The ASSIST team will replace last year's Voluntary Partnership Assistance Team model, or VPAT, which was put in place two years ago.
The ASSIST model is more collegial than the VPAT model, Musgrove said. The VPAT team directed district administrators to look at issues, while the new model will help implement changes.
"We have analyzed ourselves to death," he said. "Now it's time to do it. This is the next step in the evolution of trying to get to the bottom of our achievement gap."
The lagging scores of students with disabilities is one of the last challenges facing Clark County in the NCLB program, which requires that a set percentage of students score proficient or higher on state-level testing in reading and math.
Each district must meet target goals for its students as a whole, as well as in racial and special needs subgroups. Performance requirements are mandated to increase gradually until the 2013-2014 school year, when 100 percent of students are expected to perform at a proficient level.
The district met 14 of 16 federally-mandated targets in 2008, missing the mark in the test scores of students with disabilities in reading and math.
In 2007, the district met 13 of 16 targets. The math scores of African-American students improved enough from 2007 to meet that target.
Musgrove said working with special needs students in regular education classrooms - among their peers - will be a priority for Clark County. Education and training for teachers about that process will also be crucial, he said.
The Board of Education approved the addition of two instructional specialists Tuesday, one each at Clark and Conkwright Middle schools, to aid in that regard.
Board member Minnie Spangler commended principals Pam Whitesides and Luke Wright for requesting the position, and she urged other principals to follow suit.
"This is our community's responsibility," she said.
So far the team has worked with George Rogers Clark High School on the rigor of exams, and Isaacs has surveyed teachers at Shearer Elementary about their school and what changes are needed.
Improving school climate will also be on Clark County's priority list, Musgrove said.

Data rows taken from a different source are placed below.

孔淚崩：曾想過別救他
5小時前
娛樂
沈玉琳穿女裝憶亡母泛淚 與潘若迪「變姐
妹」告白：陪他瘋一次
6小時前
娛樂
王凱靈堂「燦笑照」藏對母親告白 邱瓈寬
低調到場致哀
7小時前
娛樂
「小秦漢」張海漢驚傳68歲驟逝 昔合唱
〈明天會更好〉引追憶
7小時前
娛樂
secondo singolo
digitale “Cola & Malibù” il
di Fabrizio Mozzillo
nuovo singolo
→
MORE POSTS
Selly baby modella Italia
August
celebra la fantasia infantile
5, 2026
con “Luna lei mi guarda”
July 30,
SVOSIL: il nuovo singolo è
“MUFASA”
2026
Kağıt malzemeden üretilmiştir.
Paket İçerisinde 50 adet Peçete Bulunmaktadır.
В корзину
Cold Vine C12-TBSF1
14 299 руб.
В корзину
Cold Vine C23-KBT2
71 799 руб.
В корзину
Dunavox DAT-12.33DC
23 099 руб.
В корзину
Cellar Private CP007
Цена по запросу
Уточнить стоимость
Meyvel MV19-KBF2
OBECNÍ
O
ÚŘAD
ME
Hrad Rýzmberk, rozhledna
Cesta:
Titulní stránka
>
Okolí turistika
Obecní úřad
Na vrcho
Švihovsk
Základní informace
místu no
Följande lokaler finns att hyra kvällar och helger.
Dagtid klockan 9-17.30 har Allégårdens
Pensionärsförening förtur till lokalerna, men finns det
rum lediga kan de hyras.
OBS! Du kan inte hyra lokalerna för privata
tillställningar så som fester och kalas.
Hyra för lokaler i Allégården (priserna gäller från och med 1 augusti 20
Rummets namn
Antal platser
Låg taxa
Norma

Musgrove said administrators met with Deputy Education Commissioner Elaine Farris this summer to review the work that had already been done with the VPAT. Based on that discussion, Department of Education staff members were chosen for the team.

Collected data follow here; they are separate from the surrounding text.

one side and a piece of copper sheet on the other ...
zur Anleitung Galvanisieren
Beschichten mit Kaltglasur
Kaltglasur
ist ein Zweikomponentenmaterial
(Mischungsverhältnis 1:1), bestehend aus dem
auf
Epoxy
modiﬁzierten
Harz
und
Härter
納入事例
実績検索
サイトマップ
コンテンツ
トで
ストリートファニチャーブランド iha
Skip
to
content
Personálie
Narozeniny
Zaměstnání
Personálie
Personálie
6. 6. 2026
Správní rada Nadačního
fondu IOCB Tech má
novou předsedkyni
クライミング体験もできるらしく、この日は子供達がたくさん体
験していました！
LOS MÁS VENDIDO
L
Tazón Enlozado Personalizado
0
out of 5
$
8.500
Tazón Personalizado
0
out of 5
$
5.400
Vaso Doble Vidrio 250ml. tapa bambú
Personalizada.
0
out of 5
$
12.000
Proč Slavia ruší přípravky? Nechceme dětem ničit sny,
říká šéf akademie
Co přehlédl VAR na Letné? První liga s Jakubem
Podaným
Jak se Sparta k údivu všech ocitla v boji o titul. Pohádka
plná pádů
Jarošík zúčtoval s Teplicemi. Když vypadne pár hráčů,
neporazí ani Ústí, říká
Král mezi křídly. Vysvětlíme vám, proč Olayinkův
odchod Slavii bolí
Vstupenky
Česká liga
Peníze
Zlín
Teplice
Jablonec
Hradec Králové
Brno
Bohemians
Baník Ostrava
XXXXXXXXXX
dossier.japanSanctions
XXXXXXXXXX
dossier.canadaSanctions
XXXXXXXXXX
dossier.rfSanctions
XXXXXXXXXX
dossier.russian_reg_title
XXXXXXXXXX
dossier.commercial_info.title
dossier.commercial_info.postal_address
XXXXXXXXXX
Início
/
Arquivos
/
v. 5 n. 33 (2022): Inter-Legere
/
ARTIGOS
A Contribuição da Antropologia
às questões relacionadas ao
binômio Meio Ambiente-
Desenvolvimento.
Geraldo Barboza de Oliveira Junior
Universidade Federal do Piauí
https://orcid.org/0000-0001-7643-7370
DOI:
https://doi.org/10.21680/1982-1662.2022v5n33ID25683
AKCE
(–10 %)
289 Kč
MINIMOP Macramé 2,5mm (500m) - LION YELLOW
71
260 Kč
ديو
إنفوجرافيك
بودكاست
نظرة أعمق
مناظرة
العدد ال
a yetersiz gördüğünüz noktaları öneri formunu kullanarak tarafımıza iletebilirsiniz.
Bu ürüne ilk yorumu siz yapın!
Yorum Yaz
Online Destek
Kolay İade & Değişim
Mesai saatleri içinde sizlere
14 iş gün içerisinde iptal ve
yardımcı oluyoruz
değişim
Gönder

"This team was specifically designed for the needs of Clark County," Musgrove said. "We have been blessed to receive the four-person team that we have been given. They are the exact prescription to move us beyond where we've been for the last two years."

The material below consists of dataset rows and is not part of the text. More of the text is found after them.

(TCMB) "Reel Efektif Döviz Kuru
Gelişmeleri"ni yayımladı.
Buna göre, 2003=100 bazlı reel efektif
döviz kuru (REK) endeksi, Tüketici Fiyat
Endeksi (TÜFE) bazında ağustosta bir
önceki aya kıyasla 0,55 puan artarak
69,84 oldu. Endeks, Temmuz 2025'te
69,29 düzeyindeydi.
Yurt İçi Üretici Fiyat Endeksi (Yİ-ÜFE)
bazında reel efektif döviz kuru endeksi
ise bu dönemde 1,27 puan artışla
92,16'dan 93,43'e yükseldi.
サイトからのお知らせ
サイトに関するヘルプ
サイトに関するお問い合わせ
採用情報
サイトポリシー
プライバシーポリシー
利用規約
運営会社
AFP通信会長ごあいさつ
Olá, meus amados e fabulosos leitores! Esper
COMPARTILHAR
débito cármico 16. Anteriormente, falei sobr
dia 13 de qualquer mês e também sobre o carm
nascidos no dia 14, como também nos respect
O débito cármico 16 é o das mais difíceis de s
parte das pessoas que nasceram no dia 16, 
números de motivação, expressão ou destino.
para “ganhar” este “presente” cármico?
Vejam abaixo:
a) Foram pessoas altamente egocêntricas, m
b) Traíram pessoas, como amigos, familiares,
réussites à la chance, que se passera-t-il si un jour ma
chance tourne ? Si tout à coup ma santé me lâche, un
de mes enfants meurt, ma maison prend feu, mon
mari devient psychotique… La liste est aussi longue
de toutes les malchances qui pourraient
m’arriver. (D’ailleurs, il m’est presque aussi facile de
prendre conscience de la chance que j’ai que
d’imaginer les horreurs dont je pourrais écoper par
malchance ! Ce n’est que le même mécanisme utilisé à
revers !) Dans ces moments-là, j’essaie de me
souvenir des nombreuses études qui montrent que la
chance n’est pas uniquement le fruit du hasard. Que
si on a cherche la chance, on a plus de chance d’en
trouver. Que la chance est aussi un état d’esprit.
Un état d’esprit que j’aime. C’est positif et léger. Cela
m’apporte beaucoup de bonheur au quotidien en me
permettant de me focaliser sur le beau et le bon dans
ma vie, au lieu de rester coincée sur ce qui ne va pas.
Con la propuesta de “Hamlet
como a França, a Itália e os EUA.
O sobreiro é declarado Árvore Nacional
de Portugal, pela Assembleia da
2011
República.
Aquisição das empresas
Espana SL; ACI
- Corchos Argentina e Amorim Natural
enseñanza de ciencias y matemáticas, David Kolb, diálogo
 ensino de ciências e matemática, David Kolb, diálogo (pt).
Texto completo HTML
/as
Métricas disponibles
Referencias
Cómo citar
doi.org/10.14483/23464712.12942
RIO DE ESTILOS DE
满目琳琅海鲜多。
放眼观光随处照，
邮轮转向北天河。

Assistant Superintendent Pat Rosenthal also presented results Tuesday from elementary school testing done in August and September, which administrators hope will predict the results of CATS testing next spring.
Across the district, 76.1 percent of third-graders scored proficient or higher in reading, and 79.2 percent in math; 74.1 percent of fourth-graders scored proficient or higher in reading, and 64.1 percent in math; and 76.2 percent of fifth-graders scored proficient or higher in reading, and 77.6 percent in math.
Tier 3 districts are also required to notify parents of the test results and revise the district improvement plan.
A preliminary copy of the plan is posted on the Clark County Public Schools Web site, and it will come before the Board of Education for review next month.
The Board of Education will meet again Dec. 16 in regular session, and has tentatively scheduled a special meeting Dec. 1 for the yearly superintendent evaluation and a disciplinary hearing.